[What you are asked to do]:
Within the listing below, give again exactly the lines between the one containing "nose: (335, 118)" and the one containing "right elbow: (333, 479)", inclusive, pictures left aside.

[Records provided]:
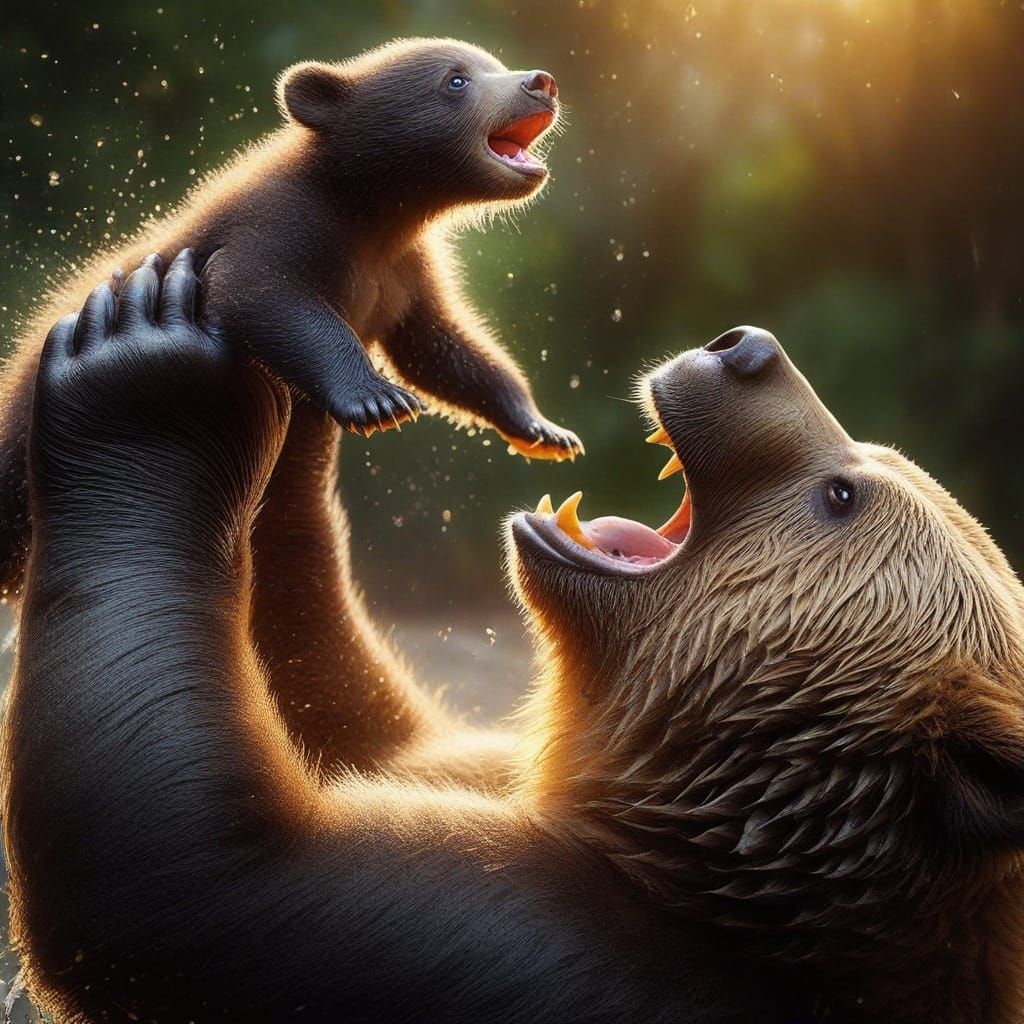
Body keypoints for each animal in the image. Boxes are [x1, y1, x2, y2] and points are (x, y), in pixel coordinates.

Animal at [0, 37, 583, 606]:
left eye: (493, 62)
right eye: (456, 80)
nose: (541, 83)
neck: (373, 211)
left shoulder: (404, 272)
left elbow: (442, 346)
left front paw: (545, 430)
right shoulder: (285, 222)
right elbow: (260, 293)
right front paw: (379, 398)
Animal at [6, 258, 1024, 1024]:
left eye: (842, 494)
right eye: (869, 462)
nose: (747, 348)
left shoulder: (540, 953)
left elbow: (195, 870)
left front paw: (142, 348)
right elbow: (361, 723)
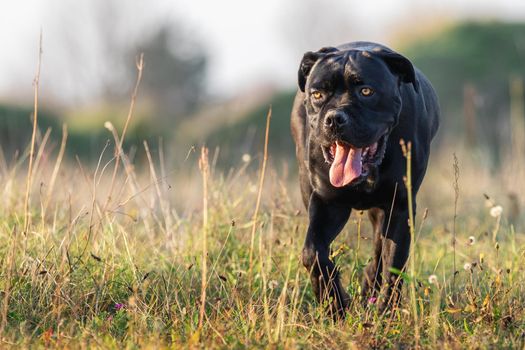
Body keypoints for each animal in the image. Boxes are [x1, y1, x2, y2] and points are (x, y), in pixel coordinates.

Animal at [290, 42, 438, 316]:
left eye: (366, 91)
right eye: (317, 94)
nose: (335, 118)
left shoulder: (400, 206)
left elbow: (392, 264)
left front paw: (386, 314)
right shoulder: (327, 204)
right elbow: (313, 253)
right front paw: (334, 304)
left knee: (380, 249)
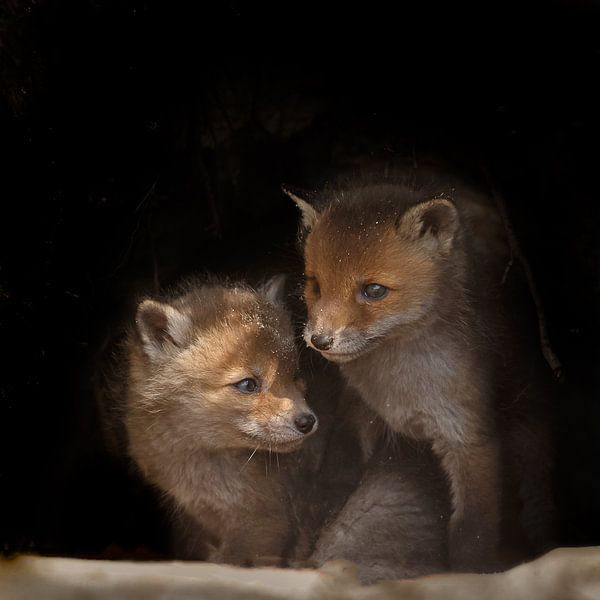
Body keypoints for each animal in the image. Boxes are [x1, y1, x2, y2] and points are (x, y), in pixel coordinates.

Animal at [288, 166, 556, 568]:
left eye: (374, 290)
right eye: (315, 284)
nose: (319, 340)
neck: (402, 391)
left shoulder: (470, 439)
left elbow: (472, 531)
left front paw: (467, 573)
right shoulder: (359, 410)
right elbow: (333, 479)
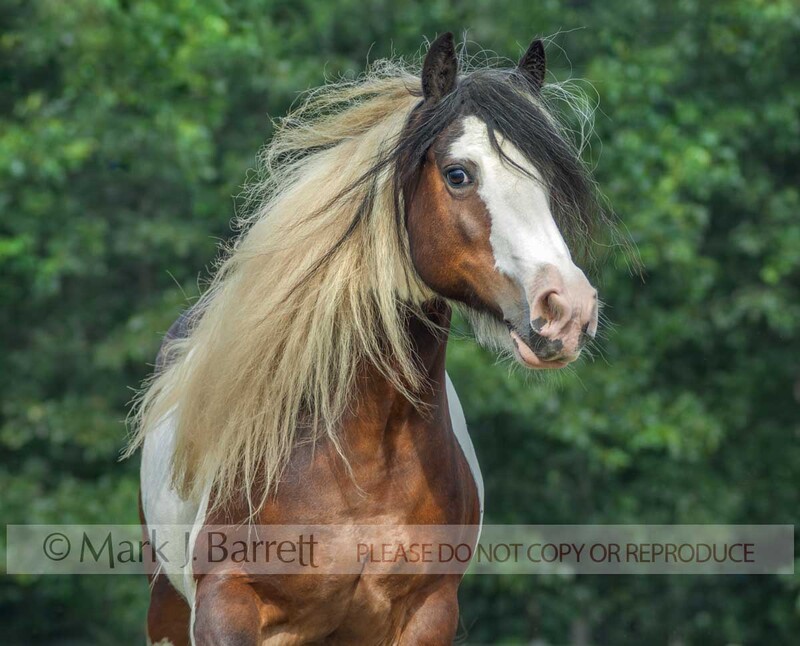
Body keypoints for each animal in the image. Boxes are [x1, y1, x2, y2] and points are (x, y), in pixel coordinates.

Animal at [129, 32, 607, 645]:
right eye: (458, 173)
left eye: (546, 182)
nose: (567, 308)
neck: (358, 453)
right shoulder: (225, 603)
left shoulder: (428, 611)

[Response to this task]:
nose: (335, 118)
left shoulder: (400, 206)
left elbow: (392, 264)
left front paw: (386, 314)
right shoulder: (327, 204)
right elbow: (313, 253)
right front paw: (334, 304)
left knee: (380, 249)
Body keypoints for each animal in the image. Boxes are [x1, y1, x2, y2] and points are (x, y), in pixel coordinates.

Animal at [288, 166, 556, 568]:
left eye: (374, 290)
right eye: (315, 284)
nose: (319, 340)
neck: (402, 391)
left shoulder: (470, 439)
left elbow: (472, 531)
left front paw: (467, 573)
right shoulder: (359, 410)
right elbow: (333, 479)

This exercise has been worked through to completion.